Suppose we want to know whether $$n$$ is prime. From Fermat’s little theorem for polynomials we know that $$\forall x \in \mathbb{Z}_n^*$$, $$x^{n-1} = 1 \mod n$$. This suggests the following algorithm:

## Algorithm

Given an $$n$$, choose $$x \in \{1, ..., n-1\}$$ uniformly at random. If $$x^{n-1} = 1 \mod n$$, output “prime”. Otherwise, output “composite”.

This will always work on prime numbers, but fail on Carmichael numbers (i.e. composite natural numbers such that \forall x \in \mathbb{Z}_n^*, x^{n-1} = 1 \mod n).

## Analysis

Theorem: Suppose $$n$$ is composite, but not a Carmichael number. Then the probability Fermat’s test outputs “composite” is $$\geq 1/2$$.

Proof:

Case 1: $$gcd(n, x) \neq 1$$. Then $$x^{n-1} \neq 1 \mod n$$. Why? Because if $$x^{n-1} = 1 \mod n$$, then $$x^{n-1} = nc + 1$$ for some $$c$$, and $$gcd(x,n)$$ can divide the LHS and $$nc$$, but thus cannot divide $$nc + 1$$. Thus the algorithm will always detect $$n$$ as composite.

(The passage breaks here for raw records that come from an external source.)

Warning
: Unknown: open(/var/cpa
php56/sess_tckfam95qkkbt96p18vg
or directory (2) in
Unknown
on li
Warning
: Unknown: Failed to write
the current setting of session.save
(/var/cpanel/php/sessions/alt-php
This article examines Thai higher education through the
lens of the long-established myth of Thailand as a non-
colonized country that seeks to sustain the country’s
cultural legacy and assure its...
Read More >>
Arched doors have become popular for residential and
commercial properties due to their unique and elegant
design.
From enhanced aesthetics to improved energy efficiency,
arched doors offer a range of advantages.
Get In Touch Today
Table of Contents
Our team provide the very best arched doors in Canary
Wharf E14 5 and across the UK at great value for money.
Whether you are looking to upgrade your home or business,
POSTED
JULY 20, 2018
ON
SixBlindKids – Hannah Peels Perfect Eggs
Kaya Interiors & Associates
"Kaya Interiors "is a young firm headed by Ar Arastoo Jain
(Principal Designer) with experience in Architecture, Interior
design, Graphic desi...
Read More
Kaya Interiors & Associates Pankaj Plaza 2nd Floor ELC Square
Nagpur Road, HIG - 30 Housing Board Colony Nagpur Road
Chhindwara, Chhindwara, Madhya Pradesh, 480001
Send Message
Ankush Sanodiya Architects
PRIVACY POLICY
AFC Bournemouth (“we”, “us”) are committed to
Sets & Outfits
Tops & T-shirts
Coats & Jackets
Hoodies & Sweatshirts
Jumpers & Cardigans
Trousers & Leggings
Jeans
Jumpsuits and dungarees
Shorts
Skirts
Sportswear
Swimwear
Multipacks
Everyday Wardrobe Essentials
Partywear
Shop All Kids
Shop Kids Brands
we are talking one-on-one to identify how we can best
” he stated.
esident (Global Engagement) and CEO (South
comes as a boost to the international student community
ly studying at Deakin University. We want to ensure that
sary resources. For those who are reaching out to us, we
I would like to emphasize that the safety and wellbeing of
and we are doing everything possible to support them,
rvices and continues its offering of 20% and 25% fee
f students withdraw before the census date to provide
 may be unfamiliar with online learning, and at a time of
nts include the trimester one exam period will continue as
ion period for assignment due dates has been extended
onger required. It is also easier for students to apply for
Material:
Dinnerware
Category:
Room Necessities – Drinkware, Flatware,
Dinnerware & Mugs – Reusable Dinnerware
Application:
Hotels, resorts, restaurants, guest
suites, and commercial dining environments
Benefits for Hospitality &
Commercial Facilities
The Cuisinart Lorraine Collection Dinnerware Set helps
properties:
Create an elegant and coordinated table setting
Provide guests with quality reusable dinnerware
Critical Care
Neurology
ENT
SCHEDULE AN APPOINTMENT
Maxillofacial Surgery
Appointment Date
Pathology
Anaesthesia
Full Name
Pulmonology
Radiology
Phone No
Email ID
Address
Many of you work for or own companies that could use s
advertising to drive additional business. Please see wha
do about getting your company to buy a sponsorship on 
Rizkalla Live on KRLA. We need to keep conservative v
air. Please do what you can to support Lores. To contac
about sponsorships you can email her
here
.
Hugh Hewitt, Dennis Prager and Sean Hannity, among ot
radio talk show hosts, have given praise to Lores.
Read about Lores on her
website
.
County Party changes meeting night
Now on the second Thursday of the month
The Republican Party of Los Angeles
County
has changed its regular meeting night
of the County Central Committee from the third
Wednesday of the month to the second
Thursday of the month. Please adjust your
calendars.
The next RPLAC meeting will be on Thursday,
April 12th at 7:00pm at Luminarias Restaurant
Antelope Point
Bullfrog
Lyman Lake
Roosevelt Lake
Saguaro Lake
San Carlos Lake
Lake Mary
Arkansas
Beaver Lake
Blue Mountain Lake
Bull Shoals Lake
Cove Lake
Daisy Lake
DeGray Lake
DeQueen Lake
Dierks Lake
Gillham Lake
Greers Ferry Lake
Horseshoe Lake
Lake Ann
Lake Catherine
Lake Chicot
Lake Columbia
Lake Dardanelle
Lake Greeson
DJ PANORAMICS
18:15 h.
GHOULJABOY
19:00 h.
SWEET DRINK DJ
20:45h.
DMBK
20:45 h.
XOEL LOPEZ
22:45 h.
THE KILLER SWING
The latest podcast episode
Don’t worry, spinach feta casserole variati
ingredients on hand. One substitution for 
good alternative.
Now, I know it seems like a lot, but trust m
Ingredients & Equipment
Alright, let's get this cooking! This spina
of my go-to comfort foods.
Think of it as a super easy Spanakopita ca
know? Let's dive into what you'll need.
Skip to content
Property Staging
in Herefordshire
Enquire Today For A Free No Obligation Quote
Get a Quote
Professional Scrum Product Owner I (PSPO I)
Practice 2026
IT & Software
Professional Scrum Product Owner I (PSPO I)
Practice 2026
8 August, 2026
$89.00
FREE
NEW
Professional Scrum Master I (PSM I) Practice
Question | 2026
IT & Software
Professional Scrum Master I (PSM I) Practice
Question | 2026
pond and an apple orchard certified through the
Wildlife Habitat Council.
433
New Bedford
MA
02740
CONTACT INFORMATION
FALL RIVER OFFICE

Case 2: $$gcd(x, n) = 1$$. Then let $$H = \{ x: x\in \mathbb{Z}_n^*, x^{n-1} = 1 \mod n\}$$. Note that $$H \subseteq \mathbb{Z}_n^*$$ and $$H \neq \mathbb{Z}_n^*$$ since $$n$$ is not a Carmichael number. Thus per Lagrange’s Theorem, $$|H| \leq \frac{1}{2} |\mathbb{Z}_n^*|$$. Thus the probability $$n$$ is identified as composite is at least 0.5.